Gamasifm, Makassar – Gelaran PLN Mobile Virtual Charity Run and Ride (VCRR) 2021 disambut antusiasme yang tinggi dari masyarakat. Dalam lingkup wilayah kerja PLN Unit Induk Wilayah (UIW) Sulselrabar sendiri terkumpul Rp. 349 Juta untuk didonasikan dalam bentuk penyambungan listrik kepada 465 keluarga pra-sejahtera di wilayah kerja PLN Unit Pelaksana Pelayanan Pelanggan (UP3) Pinrang (62 keluarga) dan PLN UP3 Mamuju (403 keluarga).
Dari donasi tersebut, PLN UIW Sulselrabar secara bertahap menyalurkan biaya penyambungan listrik bagi keluarga pra-sejahtera di wilayah kerja PLN UP3 Mamuju dan PLN UP3 Pinrang dan ditargetkan rampung pada November 2021.

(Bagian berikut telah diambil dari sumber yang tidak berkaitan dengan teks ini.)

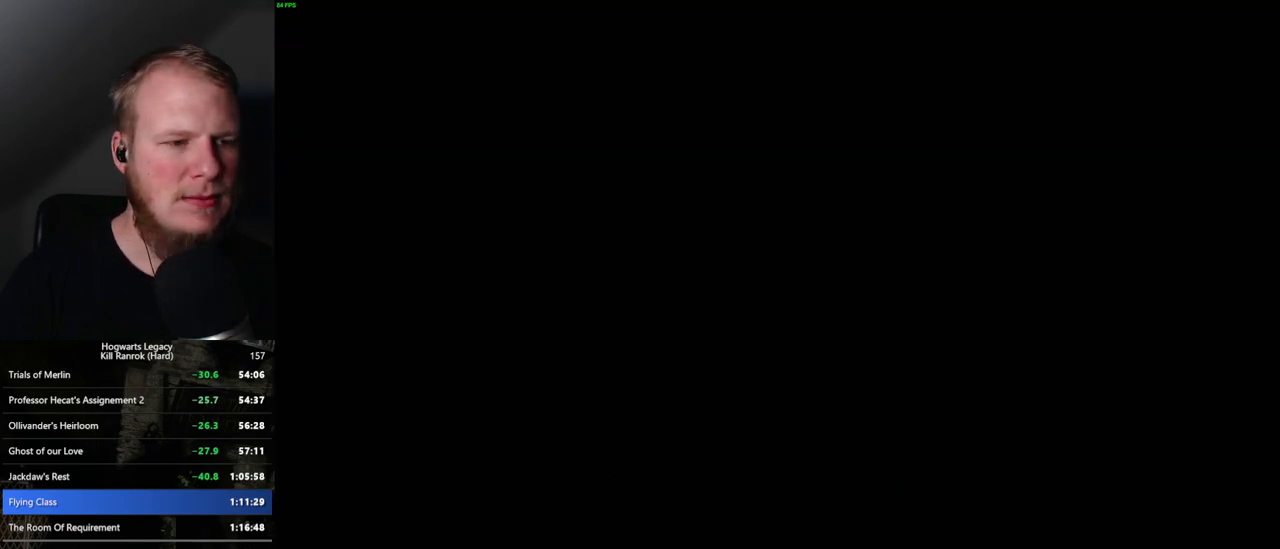
{"keys": [], "mouse": [], "events": [[84, "w", "down"], [184, "w", "up"]]}
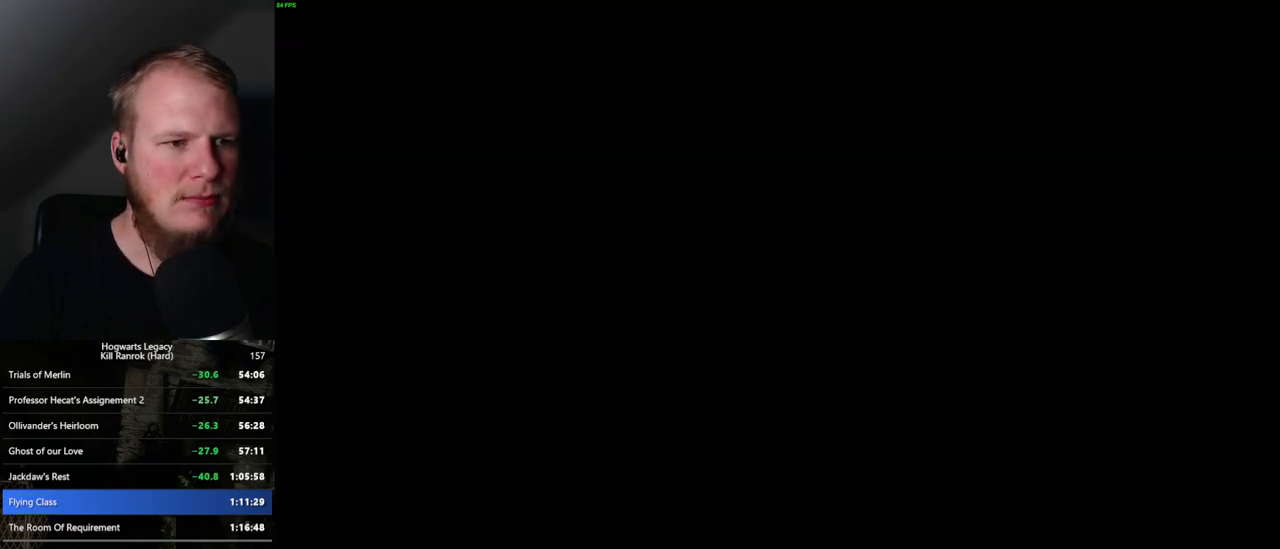
{"keys": ["w"], "mouse": [], "events": [[17, "w", "down"], [234, "w", "up"], [317, "w", "down"]]}
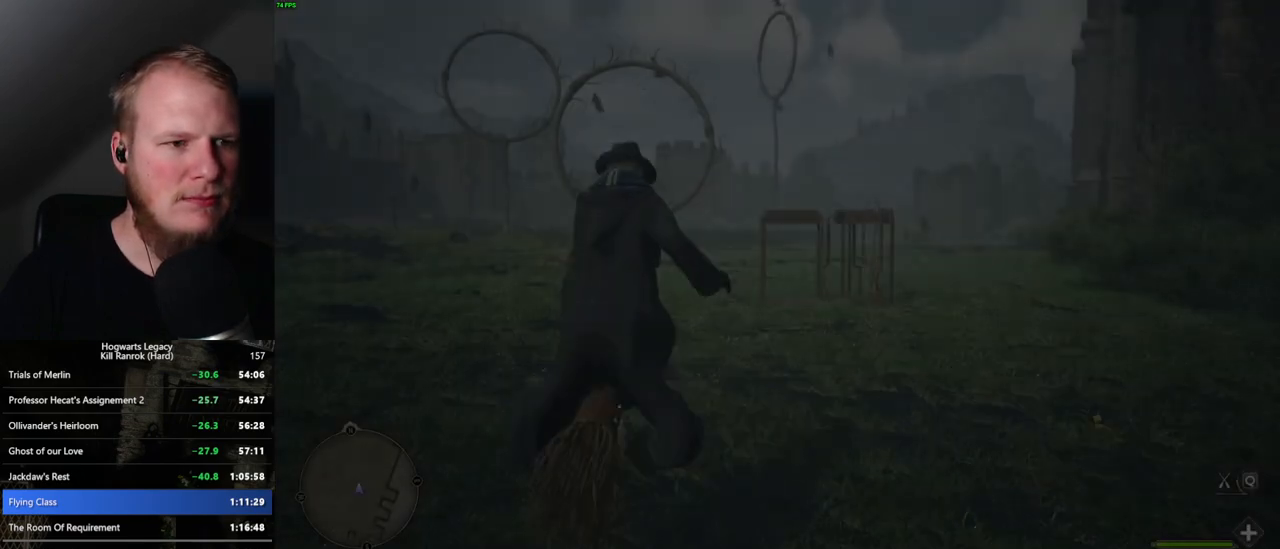
{"keys": ["w"], "mouse": [], "events": []}
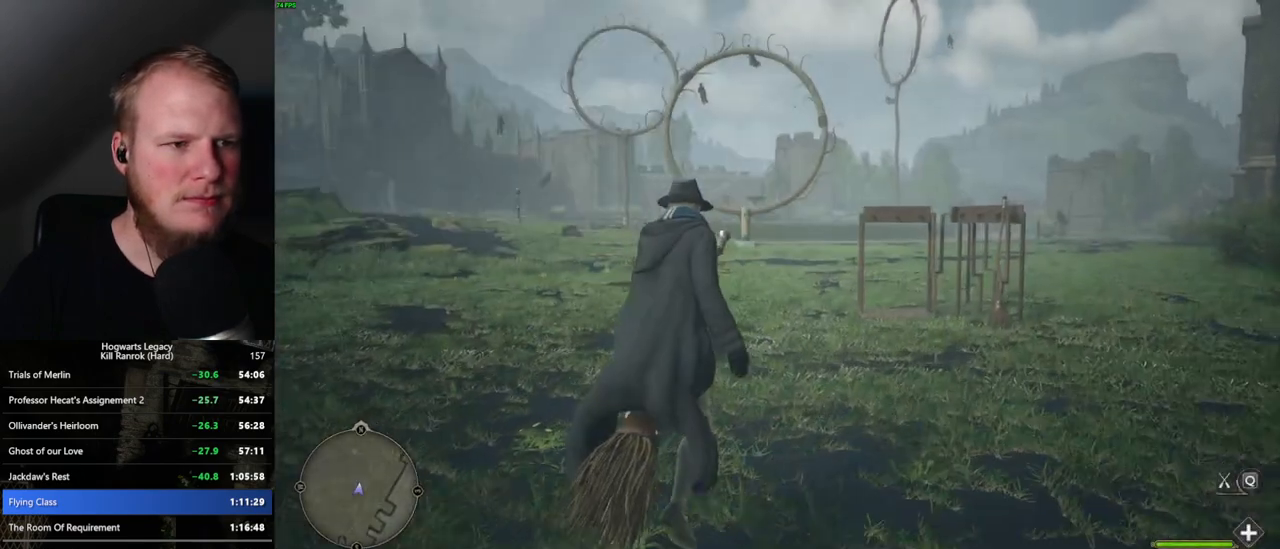
{"keys": ["w"], "mouse": [], "events": []}
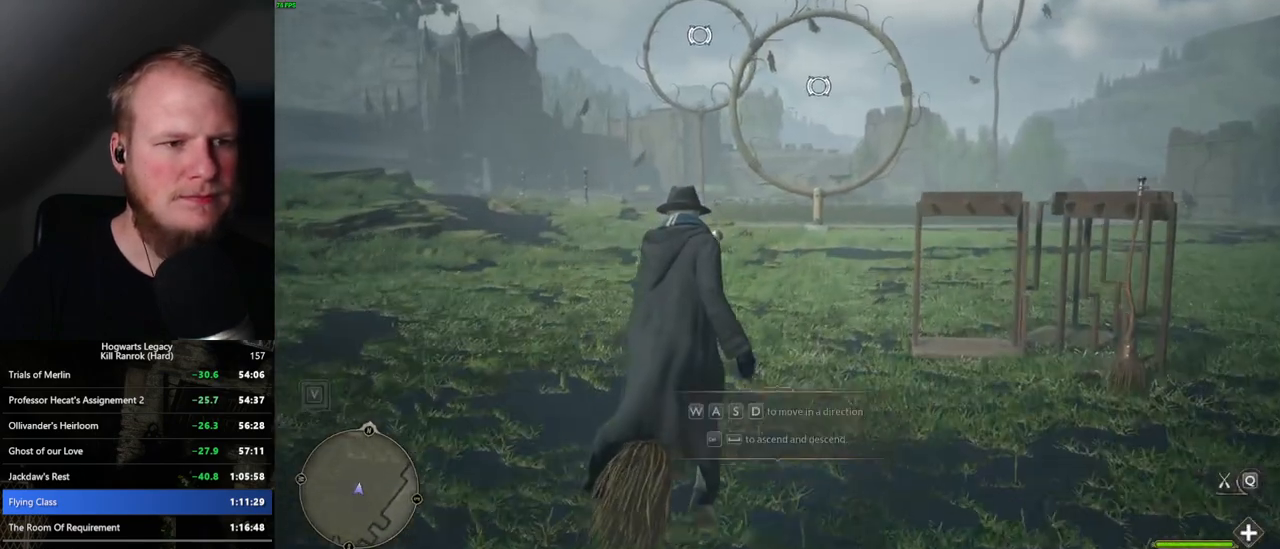
{"keys": ["w"], "mouse": [], "events": []}
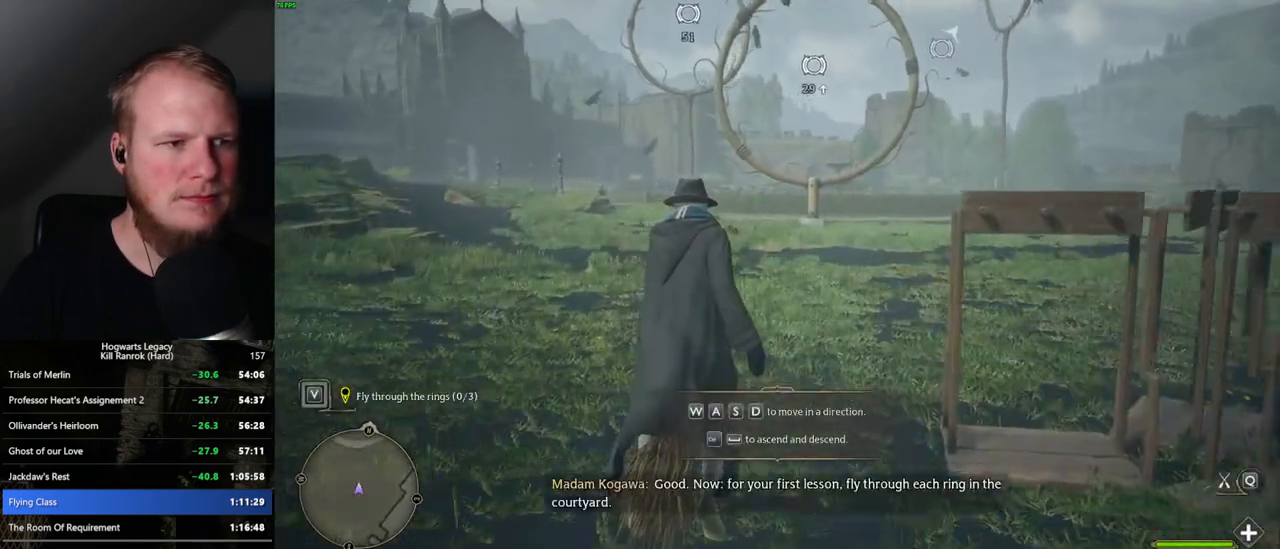
{"keys": ["w"], "mouse": [], "events": []}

Saat penyalaan listrik secara simbolis di Kelurahan Binanga Kabupaten Mamuju Provinsi Sulawesi Barat Selasa(2/11), Wakil Gubernur Provinsi Sulawesi Barat Hj Enny Anggraeny Anwar mengapresiasi program PLN yang memberikan bantuan penyambungan listrik.
“Program ini merupakan wadah berbagi kebaikan yang sangat positif. Alhamdulillah Provinsi Sulawesi Barat mendapatkan bantuan penyambungan listrik bagi masyarakat kurang mampu, semoga pemerintah dan PLN dapat terus bersinergi untuk menerangi Prov. Sulbar,” tandasnya
General Manager PLN UIW Sulselrabar menyampaikan rasa terimakasihnya kepada masyarakat yang turut serta dalam PLN Mobile Virtual Charity Run and Ride 2021. Dengan mengikuti program ini, peserta menyalurkan kegemaraannya berlari dan bersepeda sekaligus rurut membantu warga tidak mampu agar bisa segera menikmati listrik.
“Dalam rangka Hari Listrik Nasional ke 76, PLN menggelar amal dalam bentuk ajang lari dan bersepeda yang tujuannya untuk membantu saudara-saudara kita yang tidak mampu mendapatkan listrik. Dengan hadirnya listrik, PLN berharap saudara-saudara kita dapat menikmati kehidupan yang lebih baik,” tutur Awaluddin.
PLN Mobile VCRR 2021 merupakan wadah untuk masyarakat berbagi kebaikan lewat ajang lari dan bersepeda yang bisa dilakukan di mana saja sejak 16 Oktober hingga 7 November 2021 serta dapat “dicicil” jarak lari dan bersepedanya untuk tujuan beramal.
Dengan mengangkat tema “Terang Negeriku, Tangguh Indonesiaku”, kegiatan ini merupakan bagian dari peringatan Hari Listrik Nasional ke-76. Peserta diajak untuk menerapkan gaya hidup sehat melalui olahraga lari dan sepeda. Setiap kilometer yang ditempuh oleh pelari dan pesepeda nantinya akan dikonversikan dalam bentuk rupiah yang nantinya digunakan untuk membiayai penyambungan listrik masyarakat tidak mampu. Setiap kilometer lari akan dikonversikan ke dalam rupiah yaitu sebesar Rp 40.000 dan sepeda sebesar Rp 36.000.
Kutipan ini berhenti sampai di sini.